TO-DO ITEM |
Put the lines of the records below into a JSON list of strings, with one string per line and no blank lines. Leave the pictures out.
--- EXERCISE INPUTS Enclosed Below ---
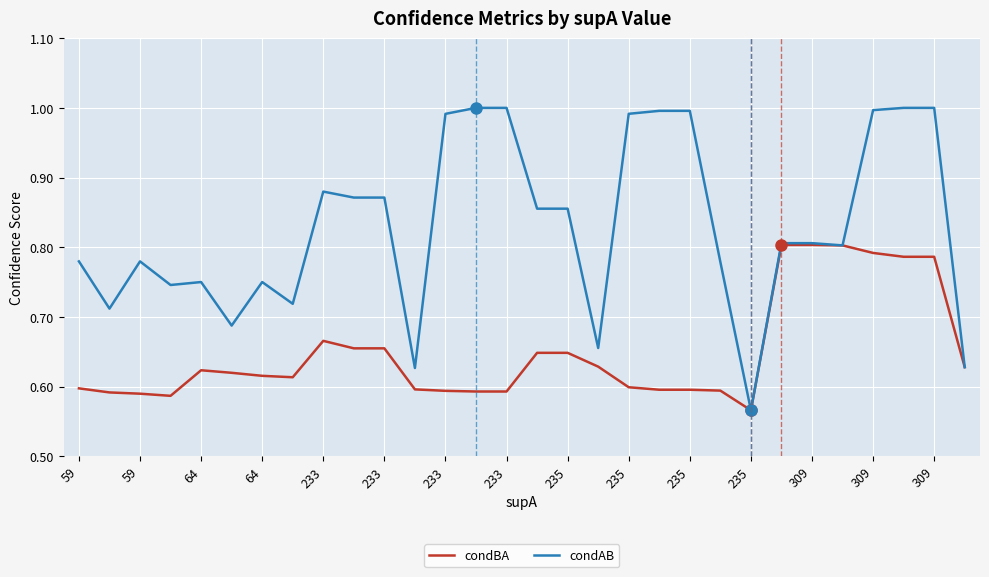

How many distinct data groups are displayed?

2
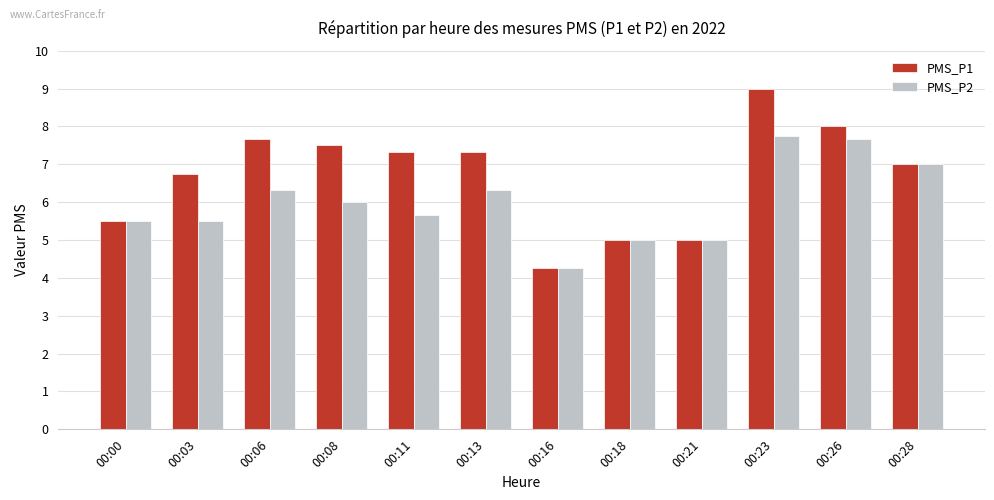

What are all the series names shown in the legend?

PMS_P1, PMS_P2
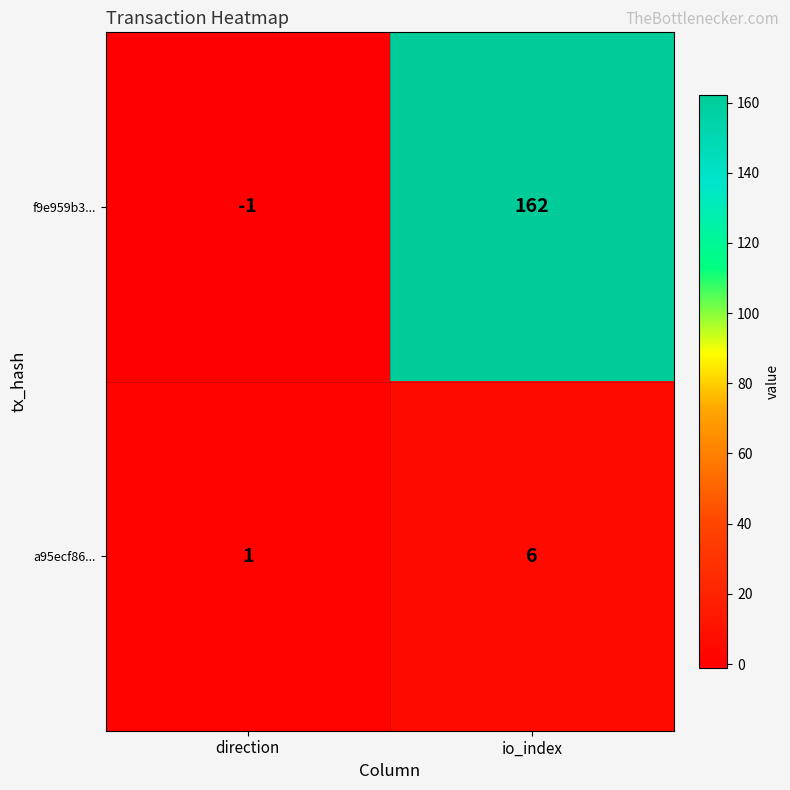

Reading left to right, transcribe all the data shown in this chart.

f9e959b3...: -1	162
a95ecf86...: 1	6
--- End of Enclosed EXERCISE INPUTS ---
RESPONSE TO THIS TASK |
[
  "How many distinct data groups are displayed?",
  "2",
  "What are all the series names shown in the legend?",
  "PMS_P1, PMS_P2",
  "Reading left to right, transcribe all the data shown in this chart.",
  "f9e959b3...: -1\t162",
  "a95ecf86...: 1\t6"
]